6. The method according to claim 1, wherein The method further includes: Determine a sample section of the tunnel structure, and obtain initial sample strain nephogram data and initial sample strain monitoring data under normal conditions; Normalize the initial sample strain nephogram data corresponding to the sample section to obtain sample strain nephogram data; standardize the initial sample strain monitoring data in the sample section to obtain target sample strain monitoring data; Perform coordinate transformation on the sample strain nephogram data based on a preset transformation algorithm to obtain target sample strain nephogram data; Input the target sample strain monitoring data into an initial strain nephogram generation model to obtain predicted strain nephogram data, and correct the initial strain nephogram generation model based on the predicted strain nephogram data and the target sample strain nephogram data to obtain a preset strain nephogram generation model.

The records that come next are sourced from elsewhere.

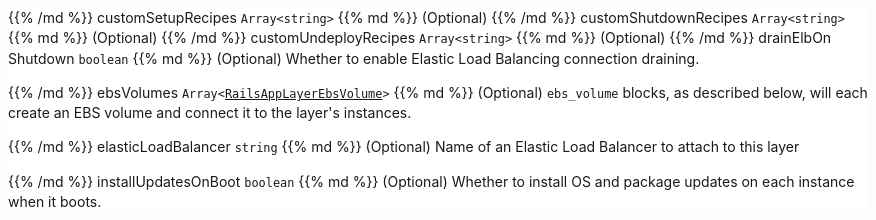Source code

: {{% /md %}}</td>
        </tr>
        <tr>
            <td class="align-top">custom<wbr>Setup<wbr>Recipes</td>
            <td class="align-top"><code>Array&lt;<wbr>string<wbr>&gt;</code></td>
            <td class="align-top">{{% md %}}
(Optional) 
{{% /md %}}</td>
        </tr>
        <tr>
            <td class="align-top">custom<wbr>Shutdown<wbr>Recipes</td>
            <td class="align-top"><code>Array&lt;<wbr>string<wbr>&gt;</code></td>
            <td class="align-top">{{% md %}}
(Optional) 
{{% /md %}}</td>
        </tr>
        <tr>
            <td class="align-top">custom<wbr>Undeploy<wbr>Recipes</td>
            <td class="align-top"><code>Array&lt;<wbr>string<wbr>&gt;</code></td>
            <td class="align-top">{{% md %}}
(Optional) 
{{% /md %}}</td>
        </tr>
        <tr>
            <td class="align-top">drain<wbr>Elb<wbr>On<wbr>Shutdown</td>
            <td class="align-top"><code>boolean</code></td>
            <td class="align-top">{{% md %}}
(Optional) Whether to enable Elastic Load Balancing connection draining.

{{% /md %}}</td>
        </tr>
        <tr>
            <td class="align-top">ebs<wbr>Volumes</td>
            <td class="align-top"><code>Array&lt;<wbr><a href="#railsapplayerebsvolume">Rails<wbr>App<wbr>Layer<wbr>Ebs<wbr>Volume</a><wbr>&gt;</code></td>
            <td class="align-top">{{% md %}}
(Optional) `ebs_volume` blocks, as described below, will each create an EBS volume and connect it to the layer's instances.

{{% /md %}}</td>
        </tr>
        <tr>
            <td class="align-top">elastic<wbr>Load<wbr>Balancer</td>
            <td class="align-top"><code>string</code></td>
            <td class="align-top">{{% md %}}
(Optional) Name of an Elastic Load Balancer to attach to this layer

{{% /md %}}</td>
        </tr>
        <tr>
            <td class="align-top">install<wbr>Updates<wbr>On<wbr>Boot</td>
            <td class="align-top"><code>boolean</code></td>
            <td class="align-top">{{% md %}}
(Optional) Whether to install OS and package updates on each instance when it boots.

7. A tunnel structure detection device, characterized in that, The device includes: A determination module, configured to determine a key abnormal section in the tunnel structure; and determine a first strain nephogram of the key abnormal section in an abnormal state based on a preset strain nephogram generation model and the strain monitoring data corresponding to the key abnormal section; A detection module, configured to compare the first strain nephogram with a second strain nephogram in a normal state to obtain the strain nephogram evolution process and the deformation degree corresponding to the key abnormal section; determine a recovery strategy based on the strain nephogram evolution process and the deformation degree.

8. A computer device, comprising a memory and a processor, the memory storing a computer program, characterized in that, When the processor executes the computer program, the steps of the method according to any one of claims 1 to 6 are implemented.

9. A computer-readable storage medium having a computer program stored thereon, characterized in that, When the computer program is executed by a processor, the steps of the method according to any one of claims 1 to 6 are implemented.

10. A computer program product comprising a computer program, characterized in that, When the computer program is executed by a processor, the steps of the method according to any one of claims 1 to 6 are implemented.